Though such progress is cause to celebrate, we cannot forget that globally, the vast majority of drug legislation is stuck in a different time. National-level legislation has taken its lead from the UN’s Single Conventions, written in another time and with no revision seen since. The Conventions, which impose restrictions on drugs according to their perceived harms and benefits, were not based in scientific evidence. The 1961 Single Convention of Narcotic Drugs, for example, prohibited cannabis as liable to abuse and lacking in medical application – some three decades before the discovery of the human body’s endocannabinoid receptors, which are more numerous than our serotonin, dopamine, and noradrenaline receptors combined, and implicated in regulating a whole host of physiological and cognitive processes. In 2018, we know that cannabis can affect many of these positively, and improve health. Why must our drug laws today be based on those written by possibly well-meaning, but definitely ill-informed, statesmen of the past?
It was this sentiment that led to me to initiate the Global Initiative for Drug Policy Reform, which I launched in 2011 at the House of Lords. The launch of the initiative was accompanied by the first Beckley Foundation Public Letter, which called on all governments and parliaments to move on from failed policies which have had devastating consequences worldwide. The letter, signed by Presidents, Nobel Laureates, and UN High Commissioners, identified the UN Drug Conventions as the cause of many of these problems. The treaties impose an unwieldy, ‘one-size-fits-all’ solution on all member states, depriving them of the sovereignty to modify their drug laws to best serve the health and happiness of their citizens. Accordingly, among the Global Initiative’s outputs I convened the report ‘Roadmaps to Reforming the UN Drug Conventions’, led by Professor Robin Room, which gives meticulously-researched, practicable guidance on how to amend the conventions in order to give countries the freedom to enact more responsive legislation according to the particularities of the prevalence and patterns of currently-illicit drug production, supply, and use in their territory.
The work of the Global Initiative continues today, currently focussing on the particular policy environment of the United Kingdom.

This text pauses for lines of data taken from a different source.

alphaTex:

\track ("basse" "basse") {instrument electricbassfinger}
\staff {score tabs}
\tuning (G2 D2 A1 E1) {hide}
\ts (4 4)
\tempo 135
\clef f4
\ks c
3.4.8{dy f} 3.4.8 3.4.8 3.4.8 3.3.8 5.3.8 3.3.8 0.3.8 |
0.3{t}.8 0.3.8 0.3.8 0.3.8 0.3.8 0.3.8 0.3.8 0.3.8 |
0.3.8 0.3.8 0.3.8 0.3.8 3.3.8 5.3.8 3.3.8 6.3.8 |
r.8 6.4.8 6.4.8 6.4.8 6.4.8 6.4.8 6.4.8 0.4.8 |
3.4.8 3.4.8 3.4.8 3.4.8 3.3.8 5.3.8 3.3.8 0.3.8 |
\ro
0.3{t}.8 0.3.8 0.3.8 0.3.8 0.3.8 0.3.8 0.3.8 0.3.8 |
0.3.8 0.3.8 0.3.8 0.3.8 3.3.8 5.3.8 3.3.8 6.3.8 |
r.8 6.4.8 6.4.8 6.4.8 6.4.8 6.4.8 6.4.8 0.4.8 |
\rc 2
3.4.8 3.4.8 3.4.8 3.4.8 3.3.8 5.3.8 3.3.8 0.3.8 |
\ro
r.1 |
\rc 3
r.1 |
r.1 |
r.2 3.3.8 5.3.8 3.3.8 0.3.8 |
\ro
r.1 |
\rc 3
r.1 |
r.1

Our ‘Roadmaps to Regulation’ report series seeks to open up and advance discourse, in detail, about the alternatives to ‘prohibition & criminalisation’. Co-authored with Nicola Singleton, we released the first report, on New Psychoactive Substances in 2016. Reports for cannabis, the psychedelics, and MDMA are scheduled for release later this year.
These reports, and those from other experts around the world, indicate that re-scheduling of cannabis, psychedelics, and MDMA is a necessary first step in allowing humanity to benefit from their amazing healing potential. Twenty years ago, such goals and initiatives were beyond the pale. Today, they are at the edge of policy. Your support will be needed to see them through.